WASHINGTON, D.C. (AP) — The Food and Drug Administration is reviewing research data on what could become the first U.S.-approved "biosimilar" drug, a cheaper, sort-of generic version of a biologic drug.
Nearly five years after Congress passed a law enabling future approval of biosimilars, for the first time the FDA has accepted an application to sell a similar, but not identical, version of a biologic drug.
The FDA is evaluating Swiss drugmaker Novartis AG's application to sell a biosimilar version of Neupogen, which brought maker Amgen Inc. $1.4 billion in sales last year.
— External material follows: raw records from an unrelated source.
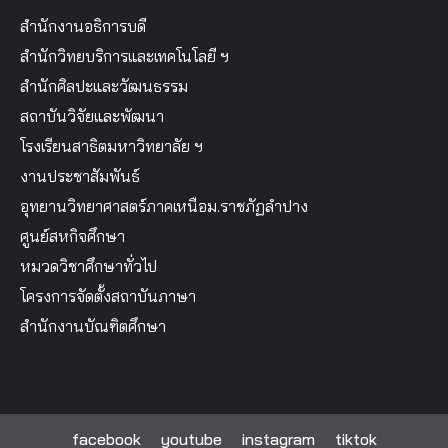
สำนักงานอธิการบดี
สำนักวิทยบริการและเทคโนโลยี ฯ
สำนักศิลปะและวัฒนธรรม
สถาบันวิจัยและพัฒนา
โรงเรียนสาธิตมหาวิทยาลัย ฯ
งานประชาสัมพันธ์
อุทยานวิทยาศาสตร์ภาคเหนือม.ราชภัฏลำปาง
ศูนย์สหกิจศึกษา
หมวดวิชาศึกษาทั่วไป
โครงการจัดตั้งสถาบันภาษา
สำนักงานบัณฑิตศึกษา
facebook
youtube
instagram
tiktok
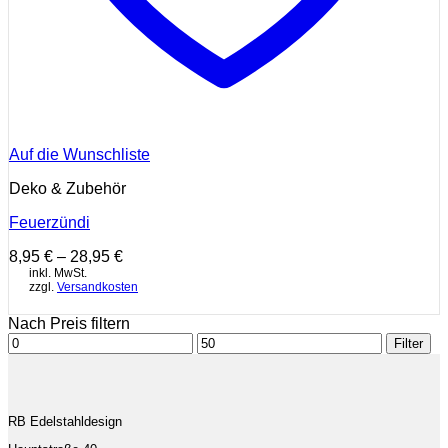
Auf die Wunschliste
Deko & Zubehör
Feuerzündi
8,95
€
–
28,95
€
inkl. MwSt.
zzgl.
Versandkosten
Nach Preis filtern
Min.
Max.
Filter
Preis
Preis
RB Edelstahldesign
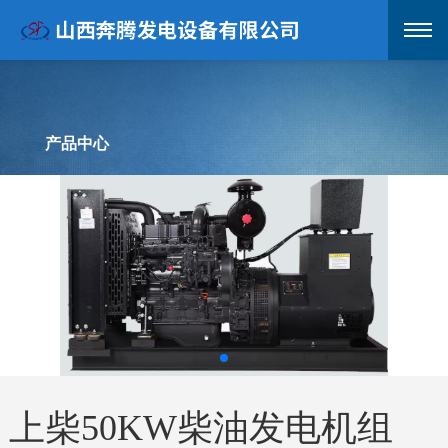
产品中心
上柴50KW柴油发电机组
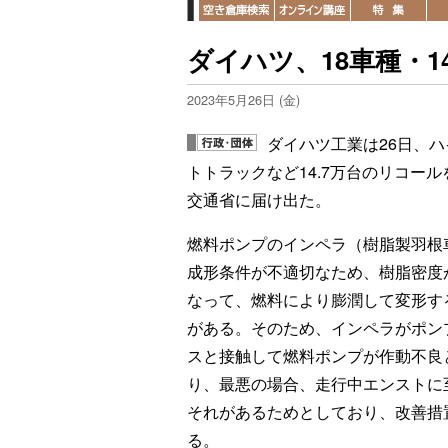
ダイハツ、18車種・1
2023年5月26日 (金)
ダイハツ工業は26日、ハ
トトラックなど14.7万台のリコール
交通省に届け出た。
燃料ポンプのインペラ（樹脂製羽根
成形条件が不適切なため、樹脂密度
なって、燃料により膨潤して変形す
がある。そのため、インペラがポン
スと接触して燃料ポンプが作動不良
り、最悪の場合、走行中エンストに
それがあるためとしており、改善措
る。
Neupogen, known chemically as filgrastim, treats a dangerous decrease in infection-fighting white blood cells, common in cancer patients getting certain treatments.
Sandoz, the generic division of Novartis, already sells three biosimilar drugs, including filgrastim, in about 60 other countries.
The FDA should make its decision after a standard 10-month review, a spokeswoman said.
"Biosimilars have been successfully used in Europe and other markets for years," Ralph Neas, CEO of the Generic Pharmaceutical Association, said in a statement. "Filgrastim's filing acceptance moves us closer to the day when U.S. patients that currently must rely on costly brand biologics for treatment will have more choices."
Biologic drugs are powerful, injected medicines produced in living cells. They are much more expensive to produce than traditional pills made by mixing chemicals. Some newer ones cost more than $100,000 per treatment course, making copayments unaffordable for many patients.